Algumas palavras sobre alianças políticas

Por Jair de Souza.

O golpe institucional contra o presidente legítimo do Paraguai, Fernando Lugo, deveria servir de lição a todos os que nos identificamos com a proposta de construir uma sociedade justa e solidária, a qual, inevitavelmente, teria que apontar rumo ao socialismo.

O primeiro ensinamento que poderíamos extrair é que estar formalmente no comando do governo não significa necessariamente ter o poder real no país. O poder real depende sempre, por mais desagradável que isto possa soar aos ouvidos de muitos, da real correlação de forças existente.

Não deveria ser preciso lembrar a nenhum de nós que a burguesia somente ama e respeita a democracia enquanto esta puder servir a seus interesses. Diante de qualquer situação na qual o seguimento dos preceitos democráticos possa estar levando a uma perda de poder real por parte da burguesia, a mesma não vacilará em abdicar descaradamente de tudo o que se refira à democracia. Para nós, latinoamericanos, os exemplos do Brasil 1964, do Chile 1973, de Honduras 2009 e o recentíssimo caso do Paraguai deveriam servir por si sós para não deixar nenhuma margem de dúvida a este respeito.

(Tarefas):
[1] As afirmações abaixo estão de acordo com o texto sobre alianças políticas? Responda sim ou não a cada uma e cite literalmente as palavras do texto que decidem a resposta. (a) Estar formalmente no comando do governo garante o poder real no país. (b) O Chile em 1973 é citado como exemplo. (c) O poder real depende da real correlação de forças existente.
[2] Transcreva do texto sobre alianças políticas o trecho entre "O primeiro ensinamento" e "de forças existente.", inclusive.

(Material):

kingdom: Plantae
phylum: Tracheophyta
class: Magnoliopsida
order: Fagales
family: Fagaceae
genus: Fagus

(Resultados finais):
[1]
(a) Não: "estar formalmente no comando do governo não significa necessariamente ter o poder real no país"
(b) Sim: "os exemplos do Brasil 1964, do Chile 1973, de Honduras 2009"
(c) Sim: "O poder real depende sempre, por mais desagradável que isto possa soar aos ouvidos de muitos, da real correlação de forças existente."

[2]
O primeiro ensinamento que poderíamos extrair é que estar formalmente no comando do governo não significa necessariamente ter o poder real no país. O poder real depende sempre, por mais desagradável que isto possa soar aos ouvidos de muitos, da real correlação de forças existente.